__Text section__
--- Begin ---
The consequences of this neurotic desire are strangely vast. Air conditioning overuse doesn’t just erode classic American style, it also chips away at traditional architecture and ways of living. The broad porch with the deep shade that keeps you cool during the hotter months of the year with fans spinning above is beautiful and practical, as is the small cabin on the lake where you escape the concrete for the water. A dive off the dock is the traditional way of cooling off. That’s how your father did it. That’s how his father did it. They weren’t huddled inside next to the A/C with a laptop open, scrolling and scrolling. Better things: a screened-in porch on a quiet summer night, the breeze brushing against your temple with a bourbon in your hand.

You can’t hear the sound of the crickets if everyone has their central air cranking all day and night. The sound of God’s creation gets drowned out by the hum of convenience. It’s a metaphor for our modern world. Silence terrifies the modern man. Afraid of nature and afraid of God, he worships the idol of synthetic convenience. 

The spread of perpetual A/C is total. It’s no longer limited to the home, the car, or the store. Now there are portable air conditioners that people wear around their necks. The 10-minute walk from car to building is too much variance for them. The heat is unbearable for even a few seconds. This horrifying creation makes the synthetic flattening of the climate portable. Man’s dominion over nature is one thing. It’s biblical. Becoming resistant to any variance in temperature and humidity is another. It is, quite frankly, lame.
--- End ---
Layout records
--- Begin ---
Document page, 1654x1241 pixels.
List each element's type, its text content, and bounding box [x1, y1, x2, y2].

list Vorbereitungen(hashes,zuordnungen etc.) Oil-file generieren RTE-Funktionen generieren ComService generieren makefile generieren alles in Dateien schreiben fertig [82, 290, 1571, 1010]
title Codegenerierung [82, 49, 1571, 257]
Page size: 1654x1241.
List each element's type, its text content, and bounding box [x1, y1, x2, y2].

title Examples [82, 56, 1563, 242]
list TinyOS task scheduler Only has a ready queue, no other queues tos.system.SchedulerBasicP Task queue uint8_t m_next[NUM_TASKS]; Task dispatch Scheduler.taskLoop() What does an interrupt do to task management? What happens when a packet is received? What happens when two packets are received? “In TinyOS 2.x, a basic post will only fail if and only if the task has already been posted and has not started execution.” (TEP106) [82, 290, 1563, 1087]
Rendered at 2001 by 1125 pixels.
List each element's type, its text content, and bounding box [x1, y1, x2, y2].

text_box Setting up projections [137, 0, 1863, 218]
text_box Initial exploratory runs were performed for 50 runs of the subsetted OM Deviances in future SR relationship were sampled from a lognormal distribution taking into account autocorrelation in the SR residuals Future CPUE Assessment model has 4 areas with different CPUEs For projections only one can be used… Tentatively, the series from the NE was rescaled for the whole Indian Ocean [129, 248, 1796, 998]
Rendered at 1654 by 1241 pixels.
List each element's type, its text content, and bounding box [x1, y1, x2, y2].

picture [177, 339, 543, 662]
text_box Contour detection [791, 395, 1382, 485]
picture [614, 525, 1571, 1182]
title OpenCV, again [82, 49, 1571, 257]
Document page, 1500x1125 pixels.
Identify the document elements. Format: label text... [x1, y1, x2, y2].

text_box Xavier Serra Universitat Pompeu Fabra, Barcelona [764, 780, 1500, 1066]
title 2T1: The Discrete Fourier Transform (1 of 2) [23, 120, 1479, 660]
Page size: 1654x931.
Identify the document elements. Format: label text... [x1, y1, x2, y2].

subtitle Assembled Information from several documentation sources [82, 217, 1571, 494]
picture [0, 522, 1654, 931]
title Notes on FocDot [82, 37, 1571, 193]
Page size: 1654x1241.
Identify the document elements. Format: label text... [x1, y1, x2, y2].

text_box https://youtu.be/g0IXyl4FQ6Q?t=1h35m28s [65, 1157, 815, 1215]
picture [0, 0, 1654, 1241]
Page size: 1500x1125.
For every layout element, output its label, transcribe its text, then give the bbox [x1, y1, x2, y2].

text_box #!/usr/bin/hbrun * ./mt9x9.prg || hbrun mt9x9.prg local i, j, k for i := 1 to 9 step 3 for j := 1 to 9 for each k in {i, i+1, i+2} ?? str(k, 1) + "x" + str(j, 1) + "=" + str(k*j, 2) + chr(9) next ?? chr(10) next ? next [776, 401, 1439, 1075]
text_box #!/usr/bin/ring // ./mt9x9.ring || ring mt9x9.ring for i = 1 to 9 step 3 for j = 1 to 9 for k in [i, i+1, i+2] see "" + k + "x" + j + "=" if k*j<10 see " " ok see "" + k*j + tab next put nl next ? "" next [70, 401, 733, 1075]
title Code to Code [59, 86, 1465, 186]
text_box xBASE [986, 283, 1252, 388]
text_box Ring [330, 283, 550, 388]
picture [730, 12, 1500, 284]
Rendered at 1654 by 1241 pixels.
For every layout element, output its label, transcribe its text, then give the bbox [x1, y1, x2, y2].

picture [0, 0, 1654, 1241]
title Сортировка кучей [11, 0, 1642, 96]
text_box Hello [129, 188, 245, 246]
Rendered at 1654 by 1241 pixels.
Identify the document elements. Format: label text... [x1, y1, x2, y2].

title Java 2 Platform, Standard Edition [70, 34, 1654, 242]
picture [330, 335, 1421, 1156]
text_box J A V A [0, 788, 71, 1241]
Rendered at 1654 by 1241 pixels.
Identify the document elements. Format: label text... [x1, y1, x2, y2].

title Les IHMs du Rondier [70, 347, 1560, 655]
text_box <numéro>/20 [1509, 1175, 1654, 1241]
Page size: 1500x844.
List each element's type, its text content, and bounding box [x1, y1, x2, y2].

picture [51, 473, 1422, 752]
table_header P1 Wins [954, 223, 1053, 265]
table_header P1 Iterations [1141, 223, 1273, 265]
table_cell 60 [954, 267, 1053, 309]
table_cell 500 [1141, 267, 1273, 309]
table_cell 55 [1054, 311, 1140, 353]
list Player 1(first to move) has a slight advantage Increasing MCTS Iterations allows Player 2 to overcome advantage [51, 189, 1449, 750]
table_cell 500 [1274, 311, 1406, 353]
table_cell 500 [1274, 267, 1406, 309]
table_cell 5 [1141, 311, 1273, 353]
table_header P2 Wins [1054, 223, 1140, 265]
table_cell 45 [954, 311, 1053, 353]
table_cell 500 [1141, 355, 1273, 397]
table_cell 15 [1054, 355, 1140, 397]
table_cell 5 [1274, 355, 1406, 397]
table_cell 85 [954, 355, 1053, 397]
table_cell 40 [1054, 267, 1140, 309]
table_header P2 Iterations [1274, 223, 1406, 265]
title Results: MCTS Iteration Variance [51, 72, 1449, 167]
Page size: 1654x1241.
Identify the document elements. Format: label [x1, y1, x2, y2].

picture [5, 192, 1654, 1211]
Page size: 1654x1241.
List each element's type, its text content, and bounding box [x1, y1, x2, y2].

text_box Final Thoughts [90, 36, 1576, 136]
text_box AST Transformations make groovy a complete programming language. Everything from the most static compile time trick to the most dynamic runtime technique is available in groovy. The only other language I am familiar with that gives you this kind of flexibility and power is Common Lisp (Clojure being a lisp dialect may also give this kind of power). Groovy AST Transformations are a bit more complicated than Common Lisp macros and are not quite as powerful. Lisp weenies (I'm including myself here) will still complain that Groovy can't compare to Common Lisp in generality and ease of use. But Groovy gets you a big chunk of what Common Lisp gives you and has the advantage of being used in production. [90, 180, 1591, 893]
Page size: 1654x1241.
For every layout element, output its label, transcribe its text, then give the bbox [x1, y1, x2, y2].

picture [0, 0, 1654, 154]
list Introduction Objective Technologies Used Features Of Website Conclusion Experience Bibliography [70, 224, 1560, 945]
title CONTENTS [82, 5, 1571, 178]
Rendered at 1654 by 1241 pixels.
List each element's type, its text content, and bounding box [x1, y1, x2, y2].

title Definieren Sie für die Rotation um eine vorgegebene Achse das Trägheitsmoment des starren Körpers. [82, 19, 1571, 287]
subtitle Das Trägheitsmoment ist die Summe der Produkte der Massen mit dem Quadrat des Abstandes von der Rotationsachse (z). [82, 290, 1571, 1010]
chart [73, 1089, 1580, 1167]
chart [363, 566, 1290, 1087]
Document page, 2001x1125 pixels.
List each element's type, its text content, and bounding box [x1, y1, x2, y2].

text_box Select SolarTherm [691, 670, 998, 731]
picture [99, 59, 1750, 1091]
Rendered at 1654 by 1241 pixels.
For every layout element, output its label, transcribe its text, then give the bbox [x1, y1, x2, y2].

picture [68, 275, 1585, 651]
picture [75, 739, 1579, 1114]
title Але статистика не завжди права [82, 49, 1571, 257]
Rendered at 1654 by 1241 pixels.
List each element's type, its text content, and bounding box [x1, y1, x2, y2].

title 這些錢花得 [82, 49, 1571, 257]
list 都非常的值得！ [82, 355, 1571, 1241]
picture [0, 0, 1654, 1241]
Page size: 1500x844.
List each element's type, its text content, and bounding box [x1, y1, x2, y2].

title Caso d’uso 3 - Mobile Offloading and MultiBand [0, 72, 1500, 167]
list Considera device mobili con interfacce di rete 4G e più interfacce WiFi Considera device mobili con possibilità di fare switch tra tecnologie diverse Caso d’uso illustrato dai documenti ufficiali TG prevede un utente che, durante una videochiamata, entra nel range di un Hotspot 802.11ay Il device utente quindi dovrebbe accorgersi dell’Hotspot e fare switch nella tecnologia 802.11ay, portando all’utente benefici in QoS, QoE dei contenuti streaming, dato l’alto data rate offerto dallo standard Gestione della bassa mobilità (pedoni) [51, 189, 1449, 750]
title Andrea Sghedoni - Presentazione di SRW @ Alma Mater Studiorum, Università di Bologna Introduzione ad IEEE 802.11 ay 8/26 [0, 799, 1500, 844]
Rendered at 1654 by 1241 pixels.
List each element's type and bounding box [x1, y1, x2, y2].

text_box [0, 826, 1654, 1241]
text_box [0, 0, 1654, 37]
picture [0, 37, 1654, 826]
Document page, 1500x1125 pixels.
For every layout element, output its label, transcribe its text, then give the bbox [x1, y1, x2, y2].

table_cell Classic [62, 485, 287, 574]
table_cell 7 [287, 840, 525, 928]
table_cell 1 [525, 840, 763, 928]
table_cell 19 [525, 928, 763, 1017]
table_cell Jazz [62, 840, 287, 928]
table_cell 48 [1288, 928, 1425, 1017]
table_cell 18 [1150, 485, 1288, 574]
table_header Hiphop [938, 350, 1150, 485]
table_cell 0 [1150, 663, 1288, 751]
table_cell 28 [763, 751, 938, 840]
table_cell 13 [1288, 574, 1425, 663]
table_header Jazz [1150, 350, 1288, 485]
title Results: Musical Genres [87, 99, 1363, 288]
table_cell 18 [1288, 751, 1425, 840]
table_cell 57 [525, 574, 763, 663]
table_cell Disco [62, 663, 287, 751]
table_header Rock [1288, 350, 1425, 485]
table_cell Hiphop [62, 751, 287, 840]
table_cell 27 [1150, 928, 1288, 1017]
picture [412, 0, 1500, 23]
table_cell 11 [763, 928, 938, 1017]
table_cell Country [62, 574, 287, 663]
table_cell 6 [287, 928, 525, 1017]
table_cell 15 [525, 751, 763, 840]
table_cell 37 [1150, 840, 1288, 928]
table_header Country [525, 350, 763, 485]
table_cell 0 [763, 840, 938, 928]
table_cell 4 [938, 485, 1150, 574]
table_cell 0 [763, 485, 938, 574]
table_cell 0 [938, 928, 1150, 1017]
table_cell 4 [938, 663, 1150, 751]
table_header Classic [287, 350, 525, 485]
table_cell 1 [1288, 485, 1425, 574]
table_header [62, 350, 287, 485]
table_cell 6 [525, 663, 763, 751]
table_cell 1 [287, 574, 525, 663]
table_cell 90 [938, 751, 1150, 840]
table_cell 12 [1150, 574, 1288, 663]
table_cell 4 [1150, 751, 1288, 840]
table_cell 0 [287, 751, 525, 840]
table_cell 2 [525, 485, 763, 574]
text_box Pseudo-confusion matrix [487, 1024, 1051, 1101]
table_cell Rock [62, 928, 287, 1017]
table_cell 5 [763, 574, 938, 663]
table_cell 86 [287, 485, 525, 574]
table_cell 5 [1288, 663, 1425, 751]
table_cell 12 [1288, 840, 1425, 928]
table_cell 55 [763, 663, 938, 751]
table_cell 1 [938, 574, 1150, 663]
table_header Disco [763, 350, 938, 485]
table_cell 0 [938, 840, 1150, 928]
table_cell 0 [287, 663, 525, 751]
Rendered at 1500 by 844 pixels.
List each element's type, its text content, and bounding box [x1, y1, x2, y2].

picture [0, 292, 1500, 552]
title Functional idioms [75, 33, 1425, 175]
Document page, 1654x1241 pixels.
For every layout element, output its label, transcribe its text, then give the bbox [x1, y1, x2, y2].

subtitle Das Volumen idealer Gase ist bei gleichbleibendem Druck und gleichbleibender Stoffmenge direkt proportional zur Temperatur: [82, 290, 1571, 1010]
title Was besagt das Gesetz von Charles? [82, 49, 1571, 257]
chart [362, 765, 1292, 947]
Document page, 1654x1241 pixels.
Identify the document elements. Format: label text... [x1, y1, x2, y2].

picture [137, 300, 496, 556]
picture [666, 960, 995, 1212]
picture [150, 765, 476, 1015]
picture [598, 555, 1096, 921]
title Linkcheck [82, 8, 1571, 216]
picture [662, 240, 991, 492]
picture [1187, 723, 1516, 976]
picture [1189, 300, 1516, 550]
--- End ---
__Requirements__
a - Reproduce, without any change, the part of the records that opens with the line containing "Rendered at 2001 by 1125 pixels." and closes with the line containing "picture [730, 12, 1500, 284]", with both of those lines included.
b - Carry on the essay about air conditioning overuse from the point where it stops.

__Answers for the tasks__
a -
Rendered at 2001 by 1125 pixels.
List each element's type, its text content, and bounding box [x1, y1, x2, y2].

text_box Setting up projections [137, 0, 1863, 218]
text_box Initial exploratory runs were performed for 50 runs of the subsetted OM Deviances in future SR relationship were sampled from a lognormal distribution taking into account autocorrelation in the SR residuals Future CPUE Assessment model has 4 areas with different CPUEs For projections only one can be used… Tentatively, the series from the NE was rescaled for the whole Indian Ocean [129, 248, 1796, 998]
Rendered at 1654 by 1241 pixels.
List each element's type, its text content, and bounding box [x1, y1, x2, y2].

picture [177, 339, 543, 662]
text_box Contour detection [791, 395, 1382, 485]
picture [614, 525, 1571, 1182]
title OpenCV, again [82, 49, 1571, 257]
Document page, 1500x1125 pixels.
Identify the document elements. Format: label text... [x1, y1, x2, y2].

text_box Xavier Serra Universitat Pompeu Fabra, Barcelona [764, 780, 1500, 1066]
title 2T1: The Discrete Fourier Transform (1 of 2) [23, 120, 1479, 660]
Page size: 1654x931.
Identify the document elements. Format: label text... [x1, y1, x2, y2].

subtitle Assembled Information from several documentation sources [82, 217, 1571, 494]
picture [0, 522, 1654, 931]
title Notes on FocDot [82, 37, 1571, 193]
Page size: 1654x1241.
Identify the document elements. Format: label text... [x1, y1, x2, y2].

text_box https://youtu.be/g0IXyl4FQ6Q?t=1h35m28s [65, 1157, 815, 1215]
picture [0, 0, 1654, 1241]
Page size: 1500x1125.
For every layout element, output its label, transcribe its text, then give the bbox [x1, y1, x2, y2].

text_box #!/usr/bin/hbrun * ./mt9x9.prg || hbrun mt9x9.prg local i, j, k for i := 1 to 9 step 3 for j := 1 to 9 for each k in {i, i+1, i+2} ?? str(k, 1) + "x" + str(j, 1) + "=" + str(k*j, 2) + chr(9) next ?? chr(10) next ? next [776, 401, 1439, 1075]
text_box #!/usr/bin/ring // ./mt9x9.ring || ring mt9x9.ring for i = 1 to 9 step 3 for j = 1 to 9 for k in [i, i+1, i+2] see "" + k + "x" + j + "=" if k*j<10 see " " ok see "" + k*j + tab next put nl next ? "" next [70, 401, 733, 1075]
title Code to Code [59, 86, 1465, 186]
text_box xBASE [986, 283, 1252, 388]
text_box Ring [330, 283, 550, 388]
picture [730, 12, 1500, 284]

b -
We experience every glorious season in Michigan. Colorful autumns, arctic winters, blooming springs, and warm summers. Why would we ever want to lessen the spirit of summer when the descent into ice waits just around the corner? Why wouldn’t we want to breathe in the warm summer air as deep as we can? Why wouldn’t we want to feel that heat fill our lungs? In January, we would give anything to sweat on the dock or feel the blazing sun on our skin. The obsession with perpetual air conditioning and a hyper-regulated climate means hiding from the seasons. It means abandoning traditional American style. Forgetting culture and tradition. Ignoring vacation and leisure. Divorcing oneself from nature. Becoming too weak to even cope with the slightest natural variation of life in Michigan.

Perpetual air conditioning is about turning down the contrast on life. Why would we ever want to do that?